Buseina stellte den Teekessel auf den Ofen. Sie stand jeden Morgen noch vor dem Morgengebet auf, um Tee zu machen. Dampf stieg auf und der Geruch von Minze strömte aus dem Teekessel. Buseinas Ehemann Mustafa kam aus dem Badezimmer in die Küche. Die Handys funktionierten kaum, das Netz war ausgefallen. Strom gab es nur selten, aber das Radio war batteriebetrieben und lief in diesen Tagen verlässlich. „Gibt es Neuigkeiten?“ fragte er. „Sie haben das Haus von Familie al-Dalu getroffen,“ antwortete sie. Der Angriff sollte einem Kommandanten des militärischen Arms der Hamas gelten, Mohammed Deif, sagte die israelische Armee. Stattdessen tötete der israelische Pilot Deifs Frau und seinen sieben Monate alten Sohn, eine 48jährige Frau und ihre beiden Söhne. Fünfzehn Menschen wurden verletzt.

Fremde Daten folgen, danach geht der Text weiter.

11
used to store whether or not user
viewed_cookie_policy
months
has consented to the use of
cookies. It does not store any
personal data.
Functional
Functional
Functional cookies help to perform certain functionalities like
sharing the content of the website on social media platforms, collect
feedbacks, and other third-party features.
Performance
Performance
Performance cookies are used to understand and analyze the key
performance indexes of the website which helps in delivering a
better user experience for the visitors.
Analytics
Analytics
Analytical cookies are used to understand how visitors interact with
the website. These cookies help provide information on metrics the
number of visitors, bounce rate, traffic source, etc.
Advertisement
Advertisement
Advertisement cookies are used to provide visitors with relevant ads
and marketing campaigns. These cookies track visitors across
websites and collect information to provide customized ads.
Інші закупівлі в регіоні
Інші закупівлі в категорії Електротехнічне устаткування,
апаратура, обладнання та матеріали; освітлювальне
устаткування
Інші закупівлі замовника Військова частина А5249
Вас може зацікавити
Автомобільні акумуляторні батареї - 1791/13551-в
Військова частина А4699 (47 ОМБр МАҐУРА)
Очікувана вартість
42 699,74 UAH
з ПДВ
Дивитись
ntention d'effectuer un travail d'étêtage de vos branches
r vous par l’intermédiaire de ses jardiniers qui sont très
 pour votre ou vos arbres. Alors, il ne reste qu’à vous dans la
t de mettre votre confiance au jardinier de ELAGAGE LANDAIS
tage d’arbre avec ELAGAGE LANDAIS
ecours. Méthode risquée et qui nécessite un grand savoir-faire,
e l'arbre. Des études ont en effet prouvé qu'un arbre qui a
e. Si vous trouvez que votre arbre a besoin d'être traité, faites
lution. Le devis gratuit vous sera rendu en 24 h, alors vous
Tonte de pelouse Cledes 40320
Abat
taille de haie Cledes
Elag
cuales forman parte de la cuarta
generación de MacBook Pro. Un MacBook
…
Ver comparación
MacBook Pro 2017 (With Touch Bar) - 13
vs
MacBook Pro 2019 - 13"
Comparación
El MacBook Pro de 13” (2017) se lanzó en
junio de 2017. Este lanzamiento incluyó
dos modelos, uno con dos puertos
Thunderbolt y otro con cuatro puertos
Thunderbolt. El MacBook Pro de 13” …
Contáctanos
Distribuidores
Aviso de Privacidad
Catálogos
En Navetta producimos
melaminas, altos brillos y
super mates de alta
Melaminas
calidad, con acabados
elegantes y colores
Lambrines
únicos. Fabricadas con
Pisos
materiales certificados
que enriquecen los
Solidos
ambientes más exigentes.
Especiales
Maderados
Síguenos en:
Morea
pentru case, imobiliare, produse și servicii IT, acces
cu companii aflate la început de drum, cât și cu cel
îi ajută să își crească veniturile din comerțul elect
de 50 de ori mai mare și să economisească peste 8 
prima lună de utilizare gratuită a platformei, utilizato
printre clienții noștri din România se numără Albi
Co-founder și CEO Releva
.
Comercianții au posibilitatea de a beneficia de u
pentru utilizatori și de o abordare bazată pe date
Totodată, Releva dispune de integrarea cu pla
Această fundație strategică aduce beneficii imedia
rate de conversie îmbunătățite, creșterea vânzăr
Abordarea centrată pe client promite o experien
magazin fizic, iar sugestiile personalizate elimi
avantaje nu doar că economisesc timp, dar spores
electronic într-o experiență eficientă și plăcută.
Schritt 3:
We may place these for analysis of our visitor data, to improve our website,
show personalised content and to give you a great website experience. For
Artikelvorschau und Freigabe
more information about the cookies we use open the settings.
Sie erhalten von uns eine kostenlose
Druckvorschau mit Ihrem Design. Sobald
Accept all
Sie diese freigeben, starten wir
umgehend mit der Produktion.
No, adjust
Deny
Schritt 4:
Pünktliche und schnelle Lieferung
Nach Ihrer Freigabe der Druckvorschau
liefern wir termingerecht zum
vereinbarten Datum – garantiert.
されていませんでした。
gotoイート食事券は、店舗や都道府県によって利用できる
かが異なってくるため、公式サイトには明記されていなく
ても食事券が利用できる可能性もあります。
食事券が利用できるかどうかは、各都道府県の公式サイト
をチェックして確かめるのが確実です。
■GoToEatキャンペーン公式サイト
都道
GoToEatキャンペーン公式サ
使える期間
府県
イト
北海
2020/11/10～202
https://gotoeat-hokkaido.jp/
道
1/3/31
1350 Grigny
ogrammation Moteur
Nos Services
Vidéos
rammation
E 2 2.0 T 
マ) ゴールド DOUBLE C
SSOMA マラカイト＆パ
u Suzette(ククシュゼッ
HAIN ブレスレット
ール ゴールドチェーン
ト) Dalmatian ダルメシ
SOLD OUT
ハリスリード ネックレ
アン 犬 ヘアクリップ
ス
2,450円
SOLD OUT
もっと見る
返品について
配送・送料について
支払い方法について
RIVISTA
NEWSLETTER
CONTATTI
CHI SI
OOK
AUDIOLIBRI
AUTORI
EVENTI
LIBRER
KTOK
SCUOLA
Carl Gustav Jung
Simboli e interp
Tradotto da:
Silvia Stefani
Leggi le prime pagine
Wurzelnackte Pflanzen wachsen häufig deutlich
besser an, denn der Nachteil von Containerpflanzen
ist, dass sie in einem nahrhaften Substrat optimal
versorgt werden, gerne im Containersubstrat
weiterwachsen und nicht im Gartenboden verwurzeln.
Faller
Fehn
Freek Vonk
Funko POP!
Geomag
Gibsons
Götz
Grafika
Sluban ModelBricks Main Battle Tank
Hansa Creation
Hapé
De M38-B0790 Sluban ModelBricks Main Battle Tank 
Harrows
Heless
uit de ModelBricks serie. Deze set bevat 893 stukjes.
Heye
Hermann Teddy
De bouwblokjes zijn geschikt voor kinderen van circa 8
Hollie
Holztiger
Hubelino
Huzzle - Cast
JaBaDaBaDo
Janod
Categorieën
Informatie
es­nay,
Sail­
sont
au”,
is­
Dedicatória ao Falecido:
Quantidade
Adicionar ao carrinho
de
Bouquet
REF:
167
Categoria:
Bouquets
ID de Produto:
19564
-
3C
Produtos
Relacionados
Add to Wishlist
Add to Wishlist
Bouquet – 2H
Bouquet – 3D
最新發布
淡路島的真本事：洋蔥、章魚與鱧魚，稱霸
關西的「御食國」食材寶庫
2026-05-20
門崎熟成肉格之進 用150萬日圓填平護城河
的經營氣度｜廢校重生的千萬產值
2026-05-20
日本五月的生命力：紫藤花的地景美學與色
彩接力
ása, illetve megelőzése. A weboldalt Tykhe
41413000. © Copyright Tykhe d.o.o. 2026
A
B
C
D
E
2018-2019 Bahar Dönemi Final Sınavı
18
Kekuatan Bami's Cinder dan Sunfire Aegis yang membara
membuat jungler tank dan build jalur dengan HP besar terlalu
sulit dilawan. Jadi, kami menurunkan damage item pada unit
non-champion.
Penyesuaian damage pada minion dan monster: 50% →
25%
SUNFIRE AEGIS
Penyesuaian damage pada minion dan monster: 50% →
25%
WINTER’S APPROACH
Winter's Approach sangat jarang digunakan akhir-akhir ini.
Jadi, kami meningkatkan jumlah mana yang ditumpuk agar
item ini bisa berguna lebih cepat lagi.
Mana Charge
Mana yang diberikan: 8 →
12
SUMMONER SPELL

ICH WERDE MEINEM SCHICKSAL NICHT ENTGEHEN
8 Menschen getötetSeit Beginn des Krieges schlief Mustafa al-Louh, ein großer, dünner Mann von 61 Jahren in einer kleinen Hütte zwischen zwei Häusern. Auf der einen Seite stand das Haus seines Sohnes Rafa und dessen Familie. Auf der anderen Seite lebte Mustafas Frau und mit ihren Kindern. Am Tag zuvor endete eine fünftätige Feuerpause. Mustafa hatte das Gefühl, der Krieg näherte sich seinem Ende. Als der Muezzin von Dair al-Balah rief, stand er auf. Normalerweise wachte er vor dem Ruf zum Gebet auf, eine Angewohnheit, die sich in den Jahrzehnten seit seiner Jugend eingeschlichen hatte. Doch nach schlaflosen Wochen voller Stress und Angst war er einfach zu erschöpft.
Ein Stück weiter die sandige Straße runter, in einem Haus etwa 50 Meter entfernt, stand seine 19jährige Nichte Iman ebenfalls zum Gebet auf. Auch ihr fiel es schwer, zeitig aufzustehen. Iman ging viel durch den Kopf. Trotz des Krieges war sie mit ihrer Zukunft beschäftigt. Sie war sehr gut in der Schule und musste sich bald entscheiden, was sie studieren wollte. Sie überlegte, vielleicht Theologie zu wählen. Nach dem Ruf zum Gebet stand sie auf, ihre Schwestern beendeten bereits das Fadschr, das Gebet vor dem Sonnenaufgang. Ihre Mutter, die schon früher wach war, stellte das Radio an. Die Bombardierung des Hauses der al-Dalus war die neuste Nachricht.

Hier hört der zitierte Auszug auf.